Идти к Лукерье было боязно, но Акулина, взяв кринку сметаны да кус масла, отправилась в дорогу. После полуночи ведьма не принимала, лучше идти к ней днём али ввечеру, как солнце начинает к закату клониться. Так Акулина и поступила.

Не хотелось ей, чтоб кто-то видел, как она к ведьме идёт, потому пошла через лес, дорога хуже, да зато быстрее, и злые глаза не дадут разгуляться злым языкам. Надумают, что отчаялась уж Акулина дочь найти, к ведьма на поклон пошла, лишь бы разведать о ней что-то. И то правдой было.

Как раз к закату и добралась, постучала в ворота, а сама по сторонам озирается: видит ли кто, что пришла к ведунье? Только никто не приметил бедную вдову: Лукерья сразу впустила её, в избу провела.

Знатная у Лукерьи изба, чисто, пахнет мёдом да травами. Кошки у печки греются, животы выставили вверх: одна рыжая, другая чёрная. Уютно тут у неё, травы сушатся, бутылёчки с настойками и отварами на полках стоят. А говорили, что бесы у Лукерьи полы метут, кашу кикиморы варят, зелья домовые в печке варят. А так посмотришь – обычная изба.
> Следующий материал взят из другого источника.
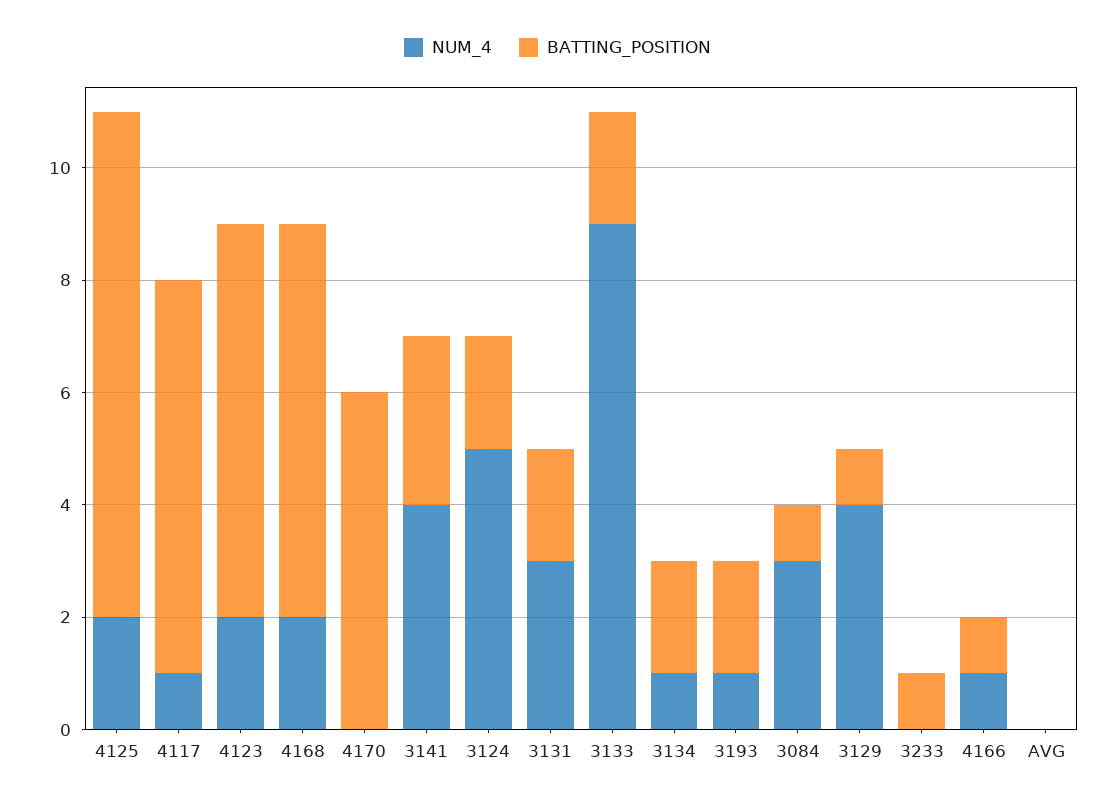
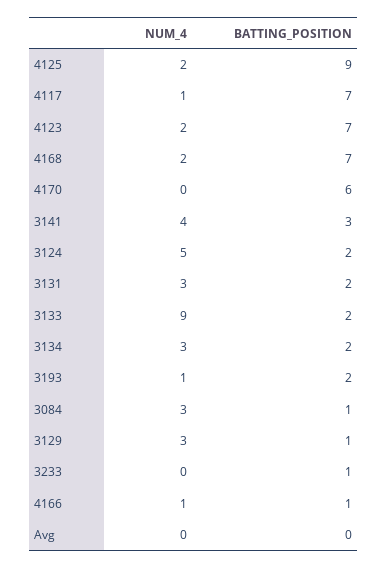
  {
    "NUM_4": {
      "4125": 2,
      "4117": 1,
      "4123": 2,
      "4168": 2,
      "4170": 0,
      "3141": 4,
      "3124": 5,
      "3131": 3,
      "3133": 9,
-     "3134": 1,
+     "3134": 3,
      "3193": 1,
      "3084": 3,
-     "3129": 4,
+     "3129": 3,
      "3233": 0,
      "4166": 1,
      "AVG": 0
    },
    "BATTING_POSITION": {
      "4125": 9,
      "4117": 7,
      "4123": 7,
      "4168": 7,
      "4170": 6,
      "3141": 3,
      "3124": 2,
      "3131": 2,
      "3133": 2,
      "3134": 2,
      "3193": 2,
      "3084": 1,
      "3129": 1,
      "3233": 1,
      "4166": 1,
      "AVG": 0
    }
  }

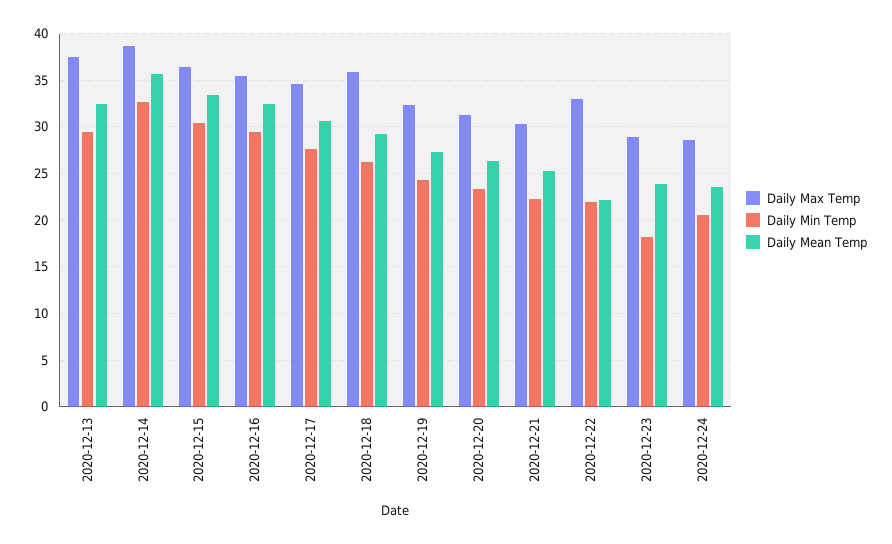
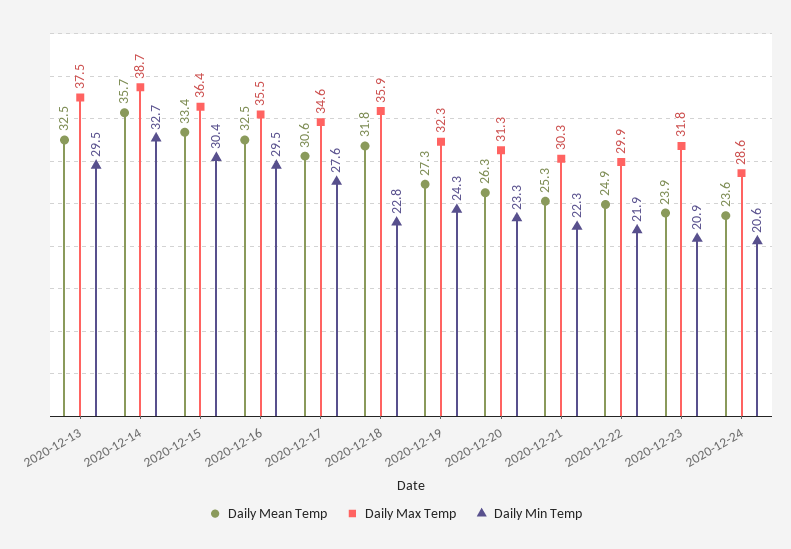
  {
    "Daily Max Temp": {
      "2020-12-13": 37.5,
      "2020-12-14": 38.7,
      "2020-12-15": 36.4,
      "2020-12-16": 35.5,
      "2020-12-17": 34.6,
      "2020-12-18": 35.9,
      "2020-12-19": 32.3,
      "2020-12-20": 31.3,
      "2020-12-21": 30.3,
-     "2020-12-22": 33,
+     "2020-12-22": 29.9,
-     "2020-12-23": 29,
+     "2020-12-23": 31.8,
      "2020-12-24": 28.6
    },
    "Daily Min Temp": {
      "2020-12-13": 29.5,
      "2020-12-14": 32.7,
      "2020-12-15": 30.4,
      "2020-12-16": 29.5,
      "2020-12-17": 27.6,
-     "2020-12-18": 26,
+     "2020-12-18": 22.8,
      "2020-12-19": 24.3,
      "2020-12-20": 23.3,
      "2020-12-21": 22.3,
      "2020-12-22": 21.9,
-     "2020-12-23": 18,
+     "2020-12-23": 20.9,
      "2020-12-24": 20.6
    },
    "Daily Mean Temp": {
      "2020-12-13": 32.5,
      "2020-12-14": 35.7,
      "2020-12-15": 33.4,
      "2020-12-16": 32.5,
      "2020-12-17": 30.6,
-     "2020-12-18": 29,
+     "2020-12-18": 31.8,
      "2020-12-19": 27.3,
      "2020-12-20": 26.3,
      "2020-12-21": 25.3,
-     "2020-12-22": 22,
+     "2020-12-22": 24.9,
      "2020-12-23": 23.9,
      "2020-12-24": 23.6
    }
  }

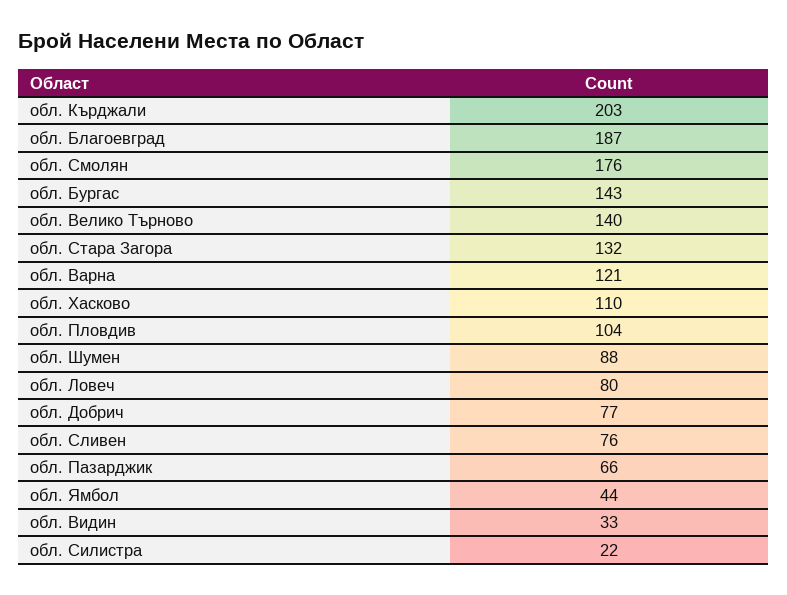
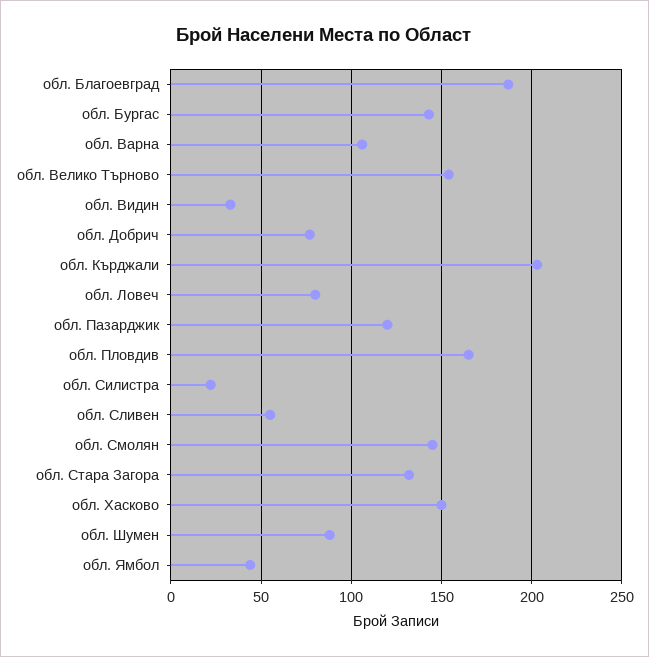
  {
    "обл. Кърджали": 203,
    "обл. Благоевград": 187,
-   "обл. Смолян": 176,
+   "обл. Смолян": 145,
    "обл. Бургас": 143,
-   "обл. Велико Търново": 140,
+   "обл. Велико Търново": 155,
    "обл. Стара Загора": 132,
-   "обл. Варна": 121,
+   "обл. Варна": 105,
-   "обл. Хасково": 110,
+   "обл. Хасково": 150,
-   "обл. Пловдив": 104,
+   "обл. Пловдив": 165,
    "обл. Шумен": 88,
    "обл. Ловеч": 80,
    "обл. Добрич": 77,
-   "обл. Сливен": 76,
+   "обл. Сливен": 55,
-   "обл. Пазарджик": 66,
+   "обл. Пазарджик": 120,
    "обл. Ямбол": 44,
    "обл. Видин": 33,
    "обл. Силистра": 22
  }

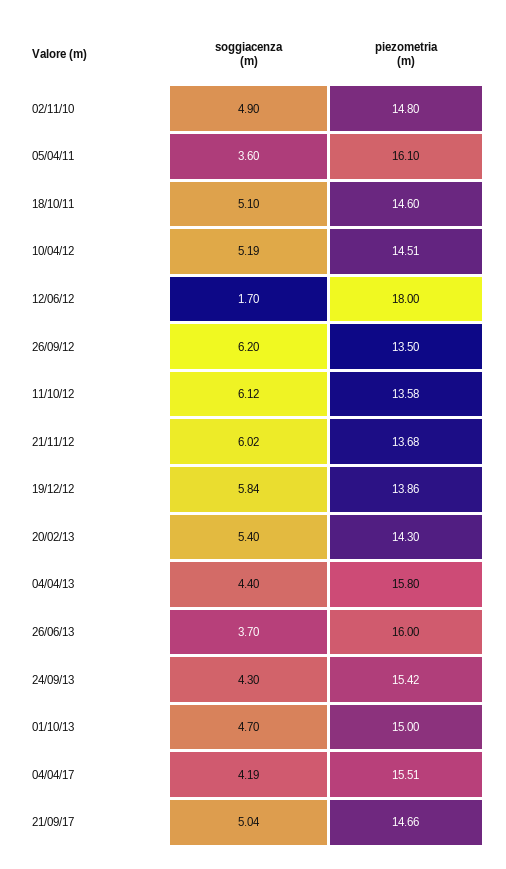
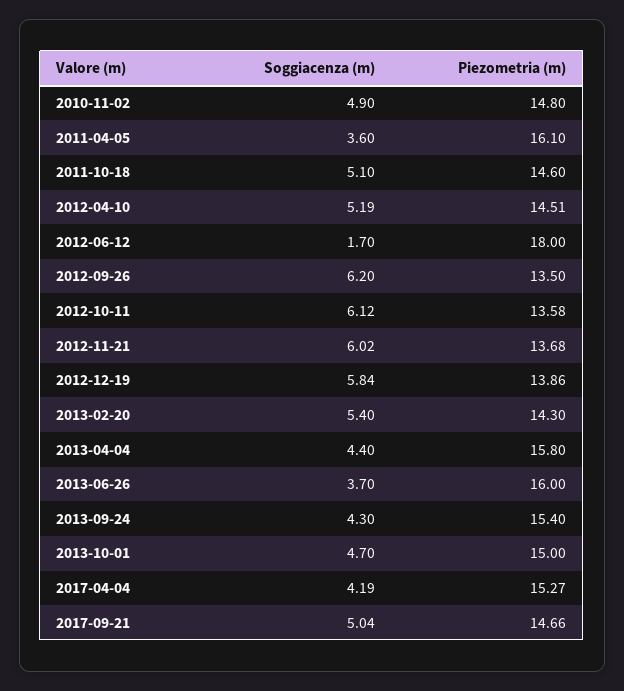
  {
    "soggiacenza (m)": {
      "02/11/10": 4.9,
      "05/04/11": 3.6,
      "18/10/11": 5.1,
      "10/04/12": 5.19,
      "12/06/12": 1.7,
      "26/09/12": 6.2,
      "11/10/12": 6.12,
      "21/11/12": 6.02,
      "19/12/12": 5.84,
      "20/02/13": 5.4,
      "04/04/13": 4.4,
      "26/06/13": 3.7,
      "24/09/13": 4.3,
      "01/10/13": 4.7,
      "04/04/17": 4.19,
      "21/09/17": 5.04
    },
    "piezometria (m)": {
      "02/11/10": 14.8,
      "05/04/11": 16.1,
      "18/10/11": 14.6,
      "10/04/12": 14.51,
      "12/06/12": 18,
      "26/09/12": 13.5,
      "11/10/12": 13.58,
      "21/11/12": 13.68,
      "19/12/12": 13.86,
      "20/02/13": 14.3,
      "04/04/13": 15.8,
      "26/06/13": 16,
-     "24/09/13": 15.42,
+     "24/09/13": 15.4,
      "01/10/13": 15,
-     "04/04/17": 15.51,
+     "04/04/17": 15.27,
      "21/09/17": 14.66
    }
  }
Ставни только сразу ведьма затворила, закатному солнышку дорогу прикрыла – воцарился в избе полумрак, заблестели в нём опасно кошачьи очи, сгустились тени в углах.

Никто не помнил, как появилась ведьма в Покровке, будто бы взялась из ниоткуда: нездешняя Лукерья, никто её родни здесь не припоминает, а гляди-ка, вот она, живёт-поживает, колдунством промышляет. Плату никогда не требует, приносят люди кто что может, но коли зажиточный, а принёс на грош, так ведьма в долгу не останется: то болесть нашлёт на скотину али ребят малых, то жуки-пауки урожай сгубят вмиг, одни будылки из земли торчать будут. Потому и стараются сельские нести чего побольше да получше, мало ли, как ведьма их хозяйство оценит. Так, на всякий случай.

Усадила ведьма вдову, внимательно так смотрит:

– Чего пришла? За дочь узнать хочешь?

Не удивилась Акулина, а лишь порадовалась: правду сказывали, всё ведьма знает. Стало быть, поможет ей, мудростью своей поделится.

– Хочу, больше жизни хочу узнать, где кровиночка моя, – запричитала несчастная мать, слёзы запекли уголки глаз, – помоги мне. Знаю ведь, что ведомо тебе то, что мы знать не можем, что подручные твои могут узнать что угодно о любом человеке. Расскажи мне, где моя Дарья.

– Того я сказать тебе не могу, вдовица, да только ты сама узнать то можешь, – молвила ведьма, – ты с нею кровью родной связана, а я твою дочь и не помню даже. Могу лишь сказать, что среди нечисти лесной нет её, у лесовиц да поляниц все сплошь лица одни и те же из года в год. Не видала я новых дев среди них. А вот среди речной нечисти можно твою дочку поискать. Я с нею не знаюсь, нечего мне в реке делать. А вот как по травы в лес хожу, так много всякого нечистого сброда вижу.

Акулина встрепенулась. Раз и ведьма так говорит, значит, есть надежда найти дочь, хоть в последний раз на любимое лицо взгляд бросить да попрощаться. О большем мать несчастная и думать не смела.

– Как мне найти её среди русалок? Где мне её искать?

– Это ты вовремя пришла, вдовица, – молвила Лукерья с усмешкой, – как раз под Русальную неделю. Позволено русалкам аж на семь дней и семь ночей из воды выходить да по воле гулять. Коли не успеешь в русальную неделю, так ещё Купальская ночь будет у тебя, но короткая она да жуткая, в такие ночи из дома лучше не выходить. Будут русалки по тропам лесным бегать, песни петь да путников щекотать. Коли на тебя дочь твоя набредёт, так и тебя защекочет, пусть ты ей и мать родная. Но есть средство одно…

Замолчала ведьма, будто осеклась, а сама хитро так на вдовицу поглядывает, очи жёлтые во тьме горят.